What I found somewhat alarming is the fact that we are still facing the same problems today that were faced by those that lived hundreds of years before us. The degradation and disappearance of our land – America, The Beautiful. The same mistakes of monoculture, rapid development, greed, and misuse are all still occurring, not just in America, but globally. The problem, it seems, has been exponentially compounded.
The European settlers came with a need to conquer the wilderness and felt that they had been bequeathed the right to own and consume it from their Christian God. They used the bible as a directive that nature was there to serve the needs of mankind – that it had been put there for man to use. They consumed, destroyed, ravaged, and raped the wildness of it bounty, all the while holding on to the belief that the land would replenish itself.

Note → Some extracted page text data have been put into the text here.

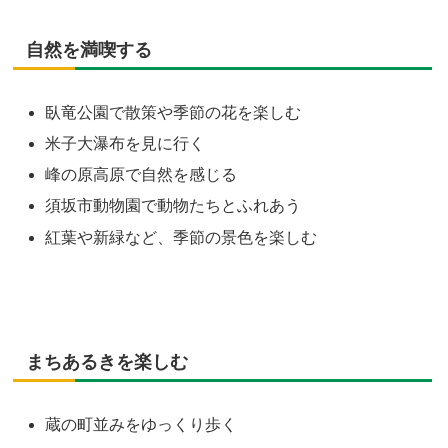
自然を満喫する
臥竜公園で散策や季節の花を楽しむ
米子大瀑布を見に行く
峰の原高原で自然を感じる
須坂市動物園で動物たちとふれあう
紅葉や新緑など、季節の景色を楽しむ
まちあるきを楽しむ
蔵の町並みをゆっくり歩く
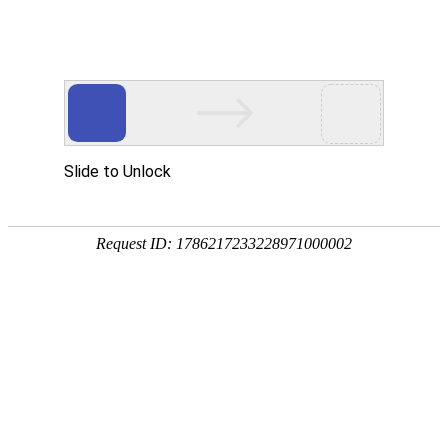
18107582269
用真实的案例说话
维讯网络展示的每一个网站建设案例、微信小程序案例，网络推广
案例，都是我们的团队用心服务的成果。
快捷栏目导航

Several hundred years later, we have not come much further. Still, we overdevelop. Still, we build for the sake of greed, expansion, and right of ownership. The beloved places, distant from our homes, the places we want to remain pristine and love to visit, such as the Hawaiian islands or Alaska, are no longer pristine. There is a faint smell of sewage on Maui now. And visitors to Haleakala Volcano trample the protected Silversword plant in order to gawk at the sun rising above the clouds at 10,000 feet. And on the North American continent, a beloved iconic butterfly is in danger of extinction because of a need (partially) to rid the monoculturally planted corn and soybean fields of the noxious milkweed plant. A plant that is on this earth to sustain the entire life cycle of that one species – the Monarch.
Wilderness, although proclaimed to be loved by Americans, showed through their collective quests to camp, hunt, snorkel, hike, and climb, as well as their art such as Ansel Adams and other photographers, painters, novelists, and poets, have altered the wilderness to the point where there is not much left.
So, today, I ask you to think (and share, if you could) what wilderness means to you. Is it important that we have it? Why? If so, how can we make sure it still exists in the future? How can we better learn what the early Americans did not?